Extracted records
=== Begin Enclosure ===

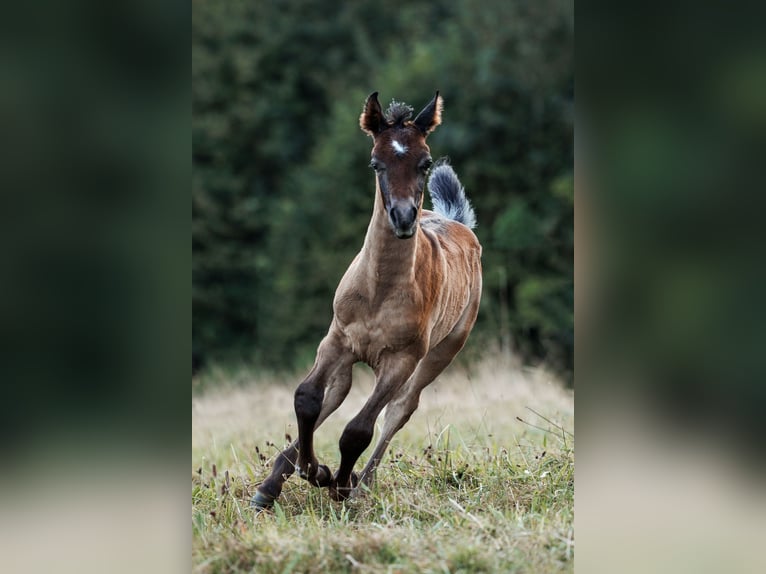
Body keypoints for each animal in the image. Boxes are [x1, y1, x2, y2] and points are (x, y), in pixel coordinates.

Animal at [255, 92, 484, 510]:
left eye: (425, 162)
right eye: (376, 162)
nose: (403, 217)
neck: (380, 290)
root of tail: (460, 224)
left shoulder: (401, 359)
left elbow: (358, 429)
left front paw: (339, 483)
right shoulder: (336, 339)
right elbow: (307, 398)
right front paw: (312, 472)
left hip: (443, 350)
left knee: (400, 409)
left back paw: (361, 483)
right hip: (351, 355)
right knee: (335, 395)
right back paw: (277, 481)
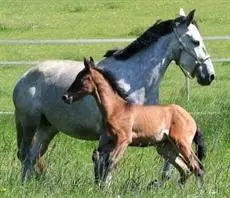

=== End Enclosure ===

**Work to complete**
Omit every picture, then write out the entries above exactly.

**Result of the task**
Body keypoints for each animal in the image. Boxes are [x1, y1, x2, y2] and points are (x, y), in pixel coordinates.

Animal at [255, 92, 484, 510]:
left eye: (425, 162)
right eye: (376, 162)
nose: (403, 217)
neck: (380, 290)
root of tail: (460, 224)
left shoulder: (401, 359)
left elbow: (358, 429)
left front paw: (339, 483)
right shoulder: (336, 339)
right elbow: (307, 398)
right front paw: (312, 472)
left hip: (443, 350)
left knee: (400, 409)
left back paw: (361, 483)
right hip: (351, 355)
right knee: (335, 395)
right back paw: (277, 481)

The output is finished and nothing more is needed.